Cache assets in proxy caches, but REQUIRE revalidation by any cache when serve.

Cache-Control: public, no-cache, must-revalidate

Cache assets, but ensure the proxy does not modify it.

Cache-Control: public, no-transform

This configuration also disables transformation like gzip or brotli compression from our edge to your visitors if the original payload was served uncompressed.

Cache assets with revalidation, but allow stale responses if origin server is unreachable.

Cache-Control: public, max-age=3600, stale-if-error=60

With this configuration, Cloudflare attempts to revalidate the content with the origin server after it has been in cache for 3600 seconds (one hour). If the server returns an error instead of proper revalidation responses, Cloudflare continues serving the stale resource for a total of one minute beyond the expiration of the resource.

Cache assets for different amounts of time on Cloudflare and in visitor browsers.

Cache-Control: public, max-age=7200, s-maxage=3600

Cache an asset and serve while asset is being revalidated.

Cache-Control: max-age=600, stale-while-revalidate=30

This configuration indicates the asset is fresh for 600 seconds. The asset can be served stale for up to an additional 30 seconds to parallel requests for the same resource while the initial synchronous revalidation is attempted.

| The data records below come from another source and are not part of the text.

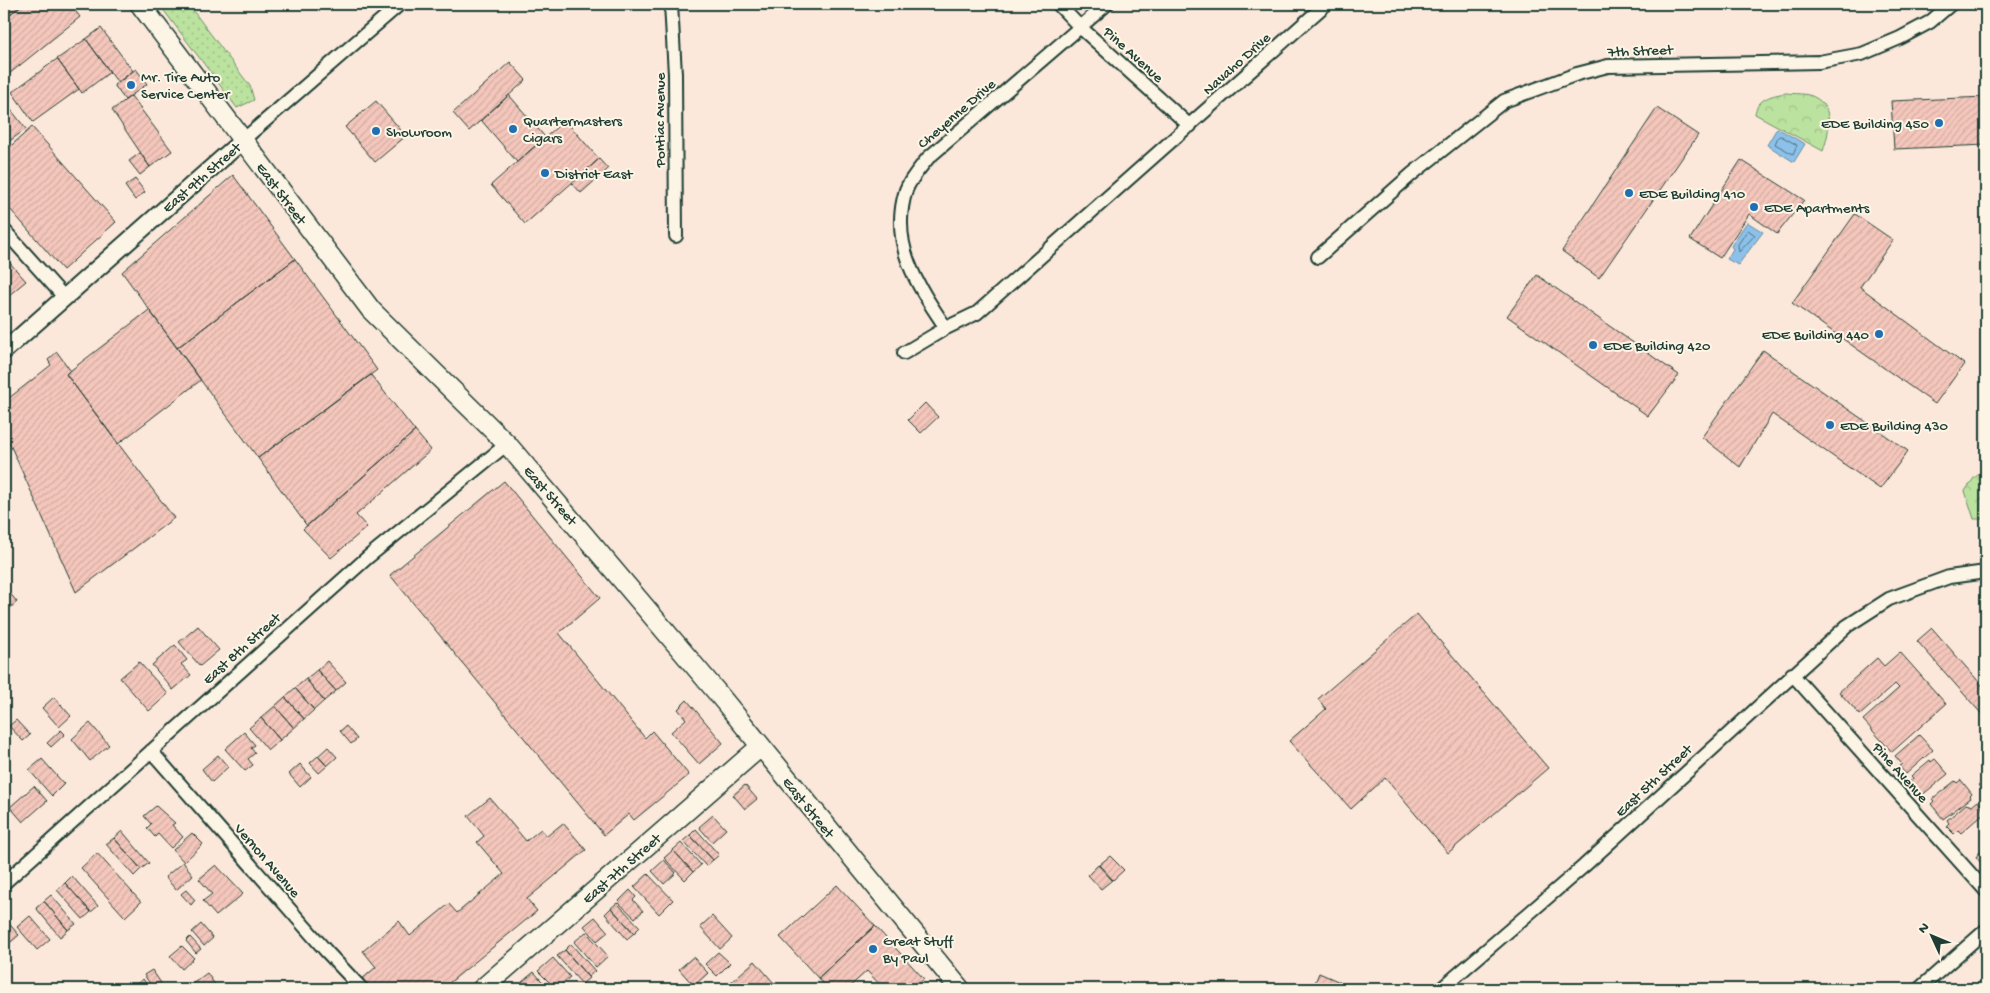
<svg xmlns="http://www.w3.org/2000/svg" width="1990" height="993" viewBox="0 0 1990 993" font-family="'Gochi Hand',sans-serif">
	<style>
		.grass { fill: url(#grass-dots); stroke: #6d9069 }
		.forest { fill: url(#forest-crowns); stroke: #6d9069 }
		.water { fill: #8dc1ea; stroke: #618ca1 }
		.lines { fill: none; stroke-linecap: round; stroke-linejoin: round }
		.shore { stroke: #4b727d; stroke-width: 1 }
		.building { fill: url(#building-hatch); stroke: #1f3d34 }
		.minor-casing { stroke: #1f3d34; stroke-width: 16 }
		.tertiary-casing { stroke: #1f3d34; stroke-width: 20 }
		.secondary-casing { stroke: #1f3d34; stroke-width: 22 }
		.minor { stroke: #fcf5e5; stroke-width: 12 }
		.tertiary { stroke: #fcf5e5; stroke-width: 16 }
		.secondary { stroke: #fcf5e5; stroke-width: 19 }
		.poi-dot { fill: #1f6fb2; stroke: #fcf5e5; stroke-width: 2 }
		.labels { text-anchor: middle; stroke-width: 4; stroke-linejoin: round; paint-order: stroke }
		.street-label { font-size: 15px; fill: #1f3d34; stroke: #fcf5e5 }
		.poi-label { font-size: 15px; fill: #1f3d34; stroke: #fcf5e5; text-anchor: start }
	</style>
	<defs>
		<pattern id="grass-dots" width="8" height="8" patternUnits="userSpaceOnUse" patternTransform="scale(1.25)"><rect width="8" height="8" fill="#bbe29e"/><path d="M2 2h.1M6 6h.1" fill="none" stroke="#a0c389" stroke-width="1.8" stroke-linecap="round"/></pattern>
		<pattern id="forest-crowns" width="20" height="18" patternUnits="userSpaceOnUse" patternTransform="scale(1.25)"><rect width="20" height="18" fill="#bbe29e"/><path d="M2 6a3 3 0 1 1 6 0M12 15a3 3 0 1 1 6 0" fill="none" stroke="#a0c389"/></pattern>
		<pattern id="building-hatch" width="6" height="6" patternUnits="userSpaceOnUse" patternTransform="scale(1.25)"><rect width="6" height="6" fill="#f5c7bc"/><path d="M-1 1l2-2M0 6l6-6M5 7l2-2" fill="none" stroke="#d2aca2"/></pattern>
	</defs>
	<rect width="100%" height="100%" fill="#fbe8da"/>
	<filter id="ink" filterUnits="userSpaceOnUse"><feTurbulence type="fractalNoise" baseFrequency=".02" numOctaves="2"/><feDisplacementMap in="SourceGraphic" scale="10" xChannelSelector="R" yChannelSelector="G"/><feConvolveMatrix kernelMatrix="1 2 1 2 8 2 1 2 1" color-interpolation-filters="sRGB"/></filter>
	<g filter="url(#ink)">
		<path class="grass" d="M159 4H188L250 86 254 100 237 108Z"/>
		<path class="forest" d="M1786 93C1794 94 1807 93 1814 97 1835 107 1829 134 1823 151L1755 114C1757 98 1773 95 1786 93Z
			M1986 469V519H1974L1965 491 1974 478Z"/>
		<path class="water" d="M1777 128 1805 144 1794 162 1767 145Z
			M1747 222 1763 232 1738 265 1727 259 1733 249 1731 246Z"/>
		<g class="lines">
			<path class="shore" d="M1781 136 1797 145 1793 154 1775 144 1778 137Z
				M1748 230 1755 235 1739 252 1738 245Z"/>
		</g>
		<path class="building" d="M4 4H23L4 19Z
			M23 4H70L80 17 4 78V19Z
			M101 28 133 71 118 83 86 39Z
			M86 39 110 72 82 93 57 59Z
			M57 59 79 89 33 122 12 92Z
			M510 62 526 80 469 131 453 113Z
			M136 69 147 84 125 100 114 85Z
			M509 95 545 137 517 162 481 120Z
			M131 96 172 151 150 167 112 110Z
			M1986 97V145L1894 149 1891 101Z
			M376 101 406 136 375 162 345 127Z
			M5 102 26 129 4 145V103Z
			M1657 108 1698 135 1599 278 1562 251Z
			M565 120 599 159 525 224 491 185Z
			M32 127 116 222 63 270 4 202V152Z
			M140 153 150 167 140 175 129 161Z
			M599 159 608 169 581 193 572 183Z
			M1741 160 1804 200 1777 234 1749 214 1720 258 1690 239Z
			M233 175 295 259 177 348 122 272Z
			M135 179 145 192 135 200 125 186Z
			M1855 214 1893 240 1860 287 1964 364 1935 404 1792 303Z
			M295 259 377 370 258 458 177 348Z
			M9 262 26 281 8 296 4 291V266Z
			M1537 275 1679 375 1648 416 1507 316Z
			M149 310 201 380 118 444 66 374Z
			M1763 350 1908 451 1880 489 1772 414 1740 467 1702 437Z
			M57 352 70 370 66 374 174 518 76 592 4 431V402L51 365 48 360Z
			M371 375 415 431 307 526 258 458Z
			M925 403 938 417 921 433 908 420Z
			M415 431 431 450 356 515 367 527 331 558 303 529Z
			M504 481 600 598 559 633 645 738 652 731 689 775 634 820 629 814 604 835 390 575Z
			M4 586 17 602 4 613Z
			M1417 614 1548 768 1448 853 1385 778 1351 809 1289 741 1326 709 1318 699Z
			M198 626 219 650 200 666 179 642Z
			M1932 628 1986 690V719L1917 641Z
			M175 645 187 660 181 664 191 675 173 690 152 665Z
			M1900 652 1946 704 1892 752 1863 720 1899 688 1895 684 1860 715 1839 692 1877 658 1884 666Z
			M327 661 346 682 336 691 317 670Z
			M139 662 168 694 149 711 120 678Z
			M317 670 336 691 324 701 306 679Z
			M306 679 324 701 314 710 295 688Z
			M295 688 314 710 304 719 285 697Z
			M54 697 71 716 59 727 42 708Z
			M285 697 304 719 294 728 275 706Z
			M687 700 723 743 699 764 671 732 686 719 678 709Z
			M275 706 294 728 280 740 261 718Z
			M261 718 280 740 268 750 249 728Z
			M16 720 30 735 23 741 9 726Z
			M90 723 109 745 90 761 72 739Z
			M346 726 357 739 351 744 340 731Z
			M61 730 65 734 51 747 47 743Z
			M244 732 255 745 251 748 255 753 248 759 253 765 245 771 225 749Z
			M1919 735 1933 750 1906 774 1899 766 1902 764 1895 756Z
			M328 747 337 757 327 766 318 756Z
			M1986 748V757L1983 760 1978 755Z
			M218 755 228 767 212 782 202 769Z
			M318 756 327 766 319 773 310 763Z
			M42 759 64 784 52 796 29 770Z
			M1935 759 1948 774 1921 796 1909 782 1913 778 1911 776 1930 760 1931 762Z
			M300 764 311 777 300 787 289 774Z
			M1986 777V787L1982 790 1978 785Z
			M1961 780 1972 794 1970 796 1971 798 1943 819 1931 804 1934 801 1932 799 1955 781 1957 783Z
			M745 785 757 799 745 809 733 795Z
			M34 786 47 801 23 822 10 807Z
			M490 798 526 841 541 829 547 836 563 823 586 850 527 899 537 911 442 989H369L361 980 376 967 363 951 399 921 410 936 449 904 457 913 504 874 477 842 484 836 468 816Z
			M1978 801 1985 812 1961 833 1958 830 1954 834 1946 826 1949 823 1947 820 1966 804 1972 806Z
			M156 806 175 823 172 825 183 837 171 848 158 834 155 837 147 828 151 824 144 816Z
			M713 815 726 829 712 842 699 827Z
			M696 829 719 855 713 860 690 835Z
			M122 831 149 863 141 869 114 838Z
			M192 833 203 844 184 862 173 850Z
			M690 835 713 860 706 866 683 841Z
			M114 838 141 869 134 876 106 844Z
			M681 843 701 865 693 872 673 850Z
			M1986 844V869L1976 857Z
			M673 850 693 872 685 880 664 858Z
			M97 853 141 902 125 917 81 868Z
			M1110 856 1124 870 1113 880 1099 865Z
			M664 860 676 873 664 884 652 871Z
			M183 862 193 875 176 890 165 877Z
			M216 865 243 894 216 916 203 901 212 894 199 879Z
			M1098 865 1112 880 1101 889 1088 875Z
			M648 874 673 900 659 914 634 887Z
			M72 876 98 906 91 912 65 883Z
			M65 883 91 912 83 919 57 890Z
			M837 885 875 926 818 978 780 937Z
			M186 890 195 900 191 905 181 894Z
			M630 890 636 897 633 900 643 911 635 918 618 902Z
			M51 895 76 924 68 930 44 901Z
			M44 901 68 930 60 937 36 908Z
			M617 903 640 927 634 933 611 908Z
			M611 908 634 933 627 939 605 914Z
			M30 916 50 939 37 950 17 927Z
			M712 916 732 938 720 949 700 927Z
			M595 917 608 932 597 941 584 926Z
			M4 918 19 935 4 948Z
			M201 924 213 938 204 946 192 932Z
			M875 926 924 979 913 989H884L867 971 847 989H828L818 978Z
			M586 932 608 956 596 967 574 942Z
			M190 937 201 949 196 953 186 941Z
			M571 944 595 971 588 977 565 950Z
			M182 946 194 958 182 969 170 956Z
			M565 950 589 978 582 984 557 956Z
			M718 952 730 963 717 976 705 964Z
			M693 957 708 973 694 986 679 969Z
			M553 958 570 977 556 989 538 971Z
			M755 961 779 989H723Z
			M152 970 161 983 154 989 144 975Z
			M534 972 547 987 544 989H529L522 982Z
			M207 973 218 989H193L191 985Z
			M1319 973 1340 982 1337 989H1306L1309 983 1314 985Z
			M143 979 150 989H136L134 986Z"/>
		<g class="lines">
			<g class="minor-casing">
				<path id="minor" d="M671 4 675 74 676 236
					M1058 4 1080 27 1190 126
					M1107 4 928 158C921 167 910 179 906 190 889 244 917 285 946 328L977 313 1326 4
					M243 140 400 4
					M4 230 64 297
					M1318 257 1412 174 1504 101 1577 74 1608 66 1819 62 1862 54 1900 38 1930 22 1951 4
					M904 353 946 328
					M1792 674 1986 891
					M151 751 327 952 362 989
					M4 883 368 557 507 444
					M1441 989 1584 866 1847 626 1889 599 1949 577 1986 572
					M1919 989 1986 930"/>
			</g>
			<g class="tertiary-casing">
				<path id="tertiary" d="M4 351 243 140"/>
			</g>
			<g class="secondary-casing">
				<path id="secondary" d="M140 4 371 310 507 444 715 690 960 989
					M482 989 760 747"/>
			</g>
			<use href="#minor" class="minor"/>
			<use href="#tertiary" class="tertiary"/>
			<use href="#secondary" class="secondary"/>
		</g>
	</g>
	<g class="poi-dot">
		<circle cx="131" cy="85" r="5"/>
		<circle cx="1939" cy="123" r="5"/>
		<circle cx="513" cy="129" r="5"/>
		<circle cx="376" cy="131" r="5"/>
		<circle cx="545" cy="173" r="5"/>
		<circle cx="1629" cy="193" r="5"/>
		<circle cx="1754" cy="207" r="5"/>
		<circle cx="1879" cy="334" r="5"/>
		<circle cx="1593" cy="345" r="5"/>
		<circle cx="1830" cy="425" r="5"/>
		<circle cx="873" cy="949" r="5"/>
	</g>
	<g class="labels">
		<g class="street-label">
			<text transform="translate(1640 50) rotate(-2)" y="5">7th Street</text>
			<text transform="translate(1134 54) rotate(42)" y="5">Pine Avenue</text>
			<text transform="translate(1236 63) rotate(-42)" y="5">Navaho Drive</text>
			<text transform="translate(956 113) rotate(-41)" y="5">Cheyenne Drive</text>
			<text transform="translate(659 120) rotate(-90)" y="5">Pontiac Avenue</text>
			<text transform="translate(201 177) rotate(-41)" y="5">East 9th Street</text>
			<text transform="translate(282 193) rotate(53)" y="5">East Street</text>
			<text transform="translate(551 495) rotate(49)" y="5">East Street</text>
			<text transform="translate(241 648) rotate(-42)" y="5">East 8th Street</text>
			<text transform="translate(1901 772) rotate(48)" y="5">Pine Avenue</text>
			<text transform="translate(1653 780) rotate(-43)" y="5">East 5th Street</text>
			<text transform="translate(809 807) rotate(51)" y="5">East Street</text>
			<text transform="translate(268 860) rotate(49)" y="5">Vernon Avenue</text>
			<text transform="translate(621 868) rotate(-41)" y="5">East 7th Street</text>
		</g>
		<g class="poi-label">
			<text x="141" y="81">Mr. Tire Auto<tspan x="141" dy="17">Service Center</tspan></text>
			<text x="523" y="125">Quartermasters<tspan x="523" dy="17">Cigars</tspan></text>
			<text x="1929" y="128" text-anchor="end">EDE Building 450</text>
			<text x="386" y="136">Showroom</text>
			<text x="555" y="178">District East</text>
			<text x="1639" y="198">EDE Building 410</text>
			<text x="1764" y="212">EDE Apartments</text>
			<text x="1869" y="339" text-anchor="end">EDE Building 440</text>
			<text x="1603" y="350">EDE Building 420</text>
			<text x="1840" y="430">EDE Building 430</text>
			<text x="883" y="945">Great Stuff<tspan x="883" dy="17">By Paul</tspan></text>
		</g>
	</g>
	<rect width="1990" height="993" fill="none" stroke="#fcf5e5" stroke-width="20"/>
	<rect x="10" y="10" width="1970" height="973" fill="none" stroke="#1f3d34" stroke-width="2" filter="url(#ink)"/>
	<g transform="translate(1932 936) rotate(314)" stroke="#fcf5e5" stroke-width="4" paint-order="stroke">
	<path d="M0-4L9 19L0 12L-9 19Z" fill="#1f3d34"/>
	<text y="-8" font-size="14" font-weight="bold" text-anchor="middle" fill="#1f3d34">N</text>
	</g>
</svg>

Interaction with other Cloudflare features

In this section, we provide details regarding how other Cloudflare features interact with Cache-Control directives.

Edge Cache TTL

Edge Cache TTL Cache Rules override s-maxage and disable revalidation directives if present. When Origin Cache Control is enabled at Cloudflare, the original Cache-Control header passes downstream from our edge even if Edge Cache TTL overrides are present. Otherwise, when Origin Cache Control is disabled at Cloudflare, Cloudflare overrides the Origin Cache Control.

Browser Cache TTL

Browser Cache TTL Cache Rules override max-age settings passed downstream from our edge, typically to your visitor’s browsers.

Polish

Polish is disabled when the no-transform directive is present.

Gzip and Other Compression

Compression is disabled when the no-transform directive is present. If the original asset fetched from the origin is compressed, it is served compressed to the visitor. If the original asset is uncompressed, compression is not applied.